Tomaba la cocina demasiado en serio
Una virtud que descubrí hace poco en mi gran amigo Arnaldo: sus habilidades culinarias. Y conste: no como cazuelero, sino, efectivamente, cocinero de los buenos.
—Hombre, Gaspar, muchas gracias por reconocerlo.
—Es que no han sido pocas las veces que he cenado en tu casa. Y sé que tú lo preparas todo. Es la verdad.
—Bueno, y aparte de todo eso, ¿a qué viene ese asunto de la cocina?
—Pues, supe de una persona que tomaba lo de la cocina demasiado en serio.
—¿Te refieres a la cocina como cocinero o como cazuelero?
—¡Como cocinero, como cocinero! —Insisto.
—No, yo lo decía porque hay gente que no sabe absolutamente nada de los quehaceres domésticos, mucho menos cocinar. Y entonces se mete en todo, da órdenes, propone, como si fuera un verdadero chef…
—No se trata de un caso así precisamente.
—¿Y entonces, Gaspar?
—Mira, Arnaldo, otra anécdota del libro “El ungüento de la Magdalena”.
—Lo imaginé. Me parece muy bien que conversemos acerca de esas vivencias populares que recoge ese libro: remedios, curas y otras cosas.
—Vamos al cuento, entonces. Resulta que, en cierta ocasión, hubo un cocinero muy singular a quien conocían como Felipe Guya.
—¿Felipe Guya?
—Felipe Guya. Así lo llamaban.
—¿Y en qué consiste (digo, si se puede saber) la singularidad de ese cocinero de nombre tan… raro?
—Te explico, tal y como lo reproduce Riverón Rojas, el autor de este libro. Lo recomiendo, por cierto.

◆ Filas proporcionadas ◆
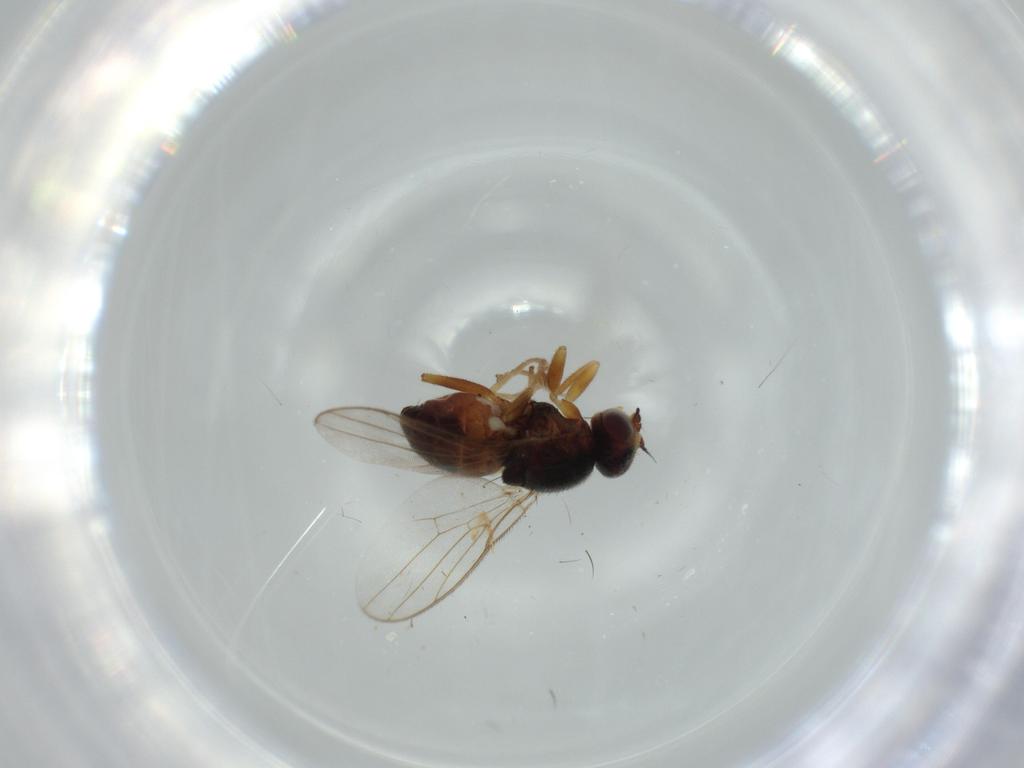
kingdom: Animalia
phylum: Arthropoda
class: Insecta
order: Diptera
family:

...

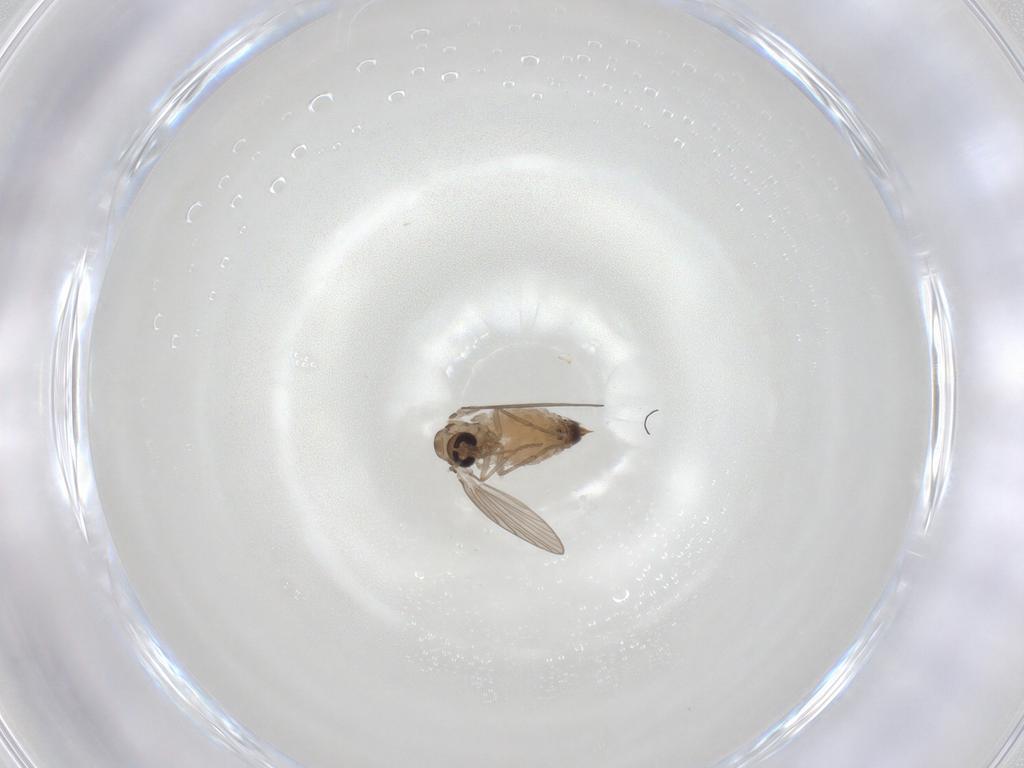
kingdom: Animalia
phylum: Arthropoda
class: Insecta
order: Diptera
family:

--

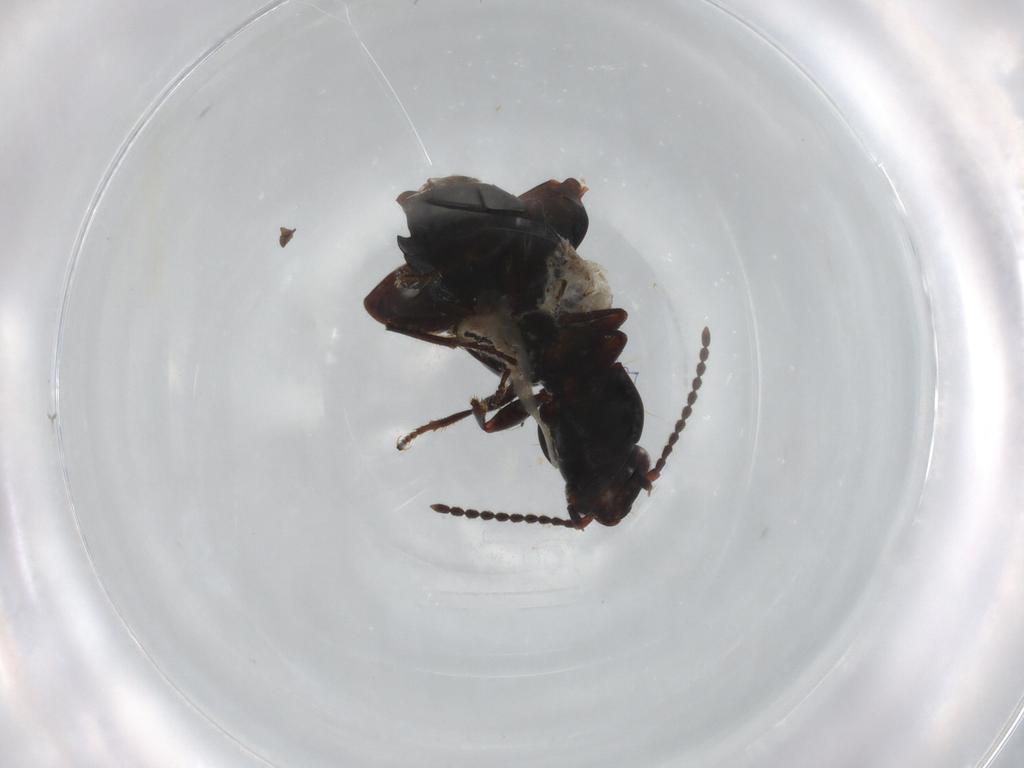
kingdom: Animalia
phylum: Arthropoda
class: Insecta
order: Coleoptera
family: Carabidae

◆ Tarea ◆
Devuelva, sin alterar una sola palabra, todo lo que va en el documento desde "Tomaba la cocina" hasta "Es la verdad.", con ambos extremos incluidos.

◆ Resultado de la tarea ◆
Tomaba la cocina demasiado en serio
Una virtud que descubrí hace poco en mi gran amigo Arnaldo: sus habilidades culinarias. Y conste: no como cazuelero, sino, efectivamente, cocinero de los buenos.
—Hombre, Gaspar, muchas gracias por reconocerlo.
—Es que no han sido pocas las veces que he cenado en tu casa. Y sé que tú lo preparas todo. Es la verdad.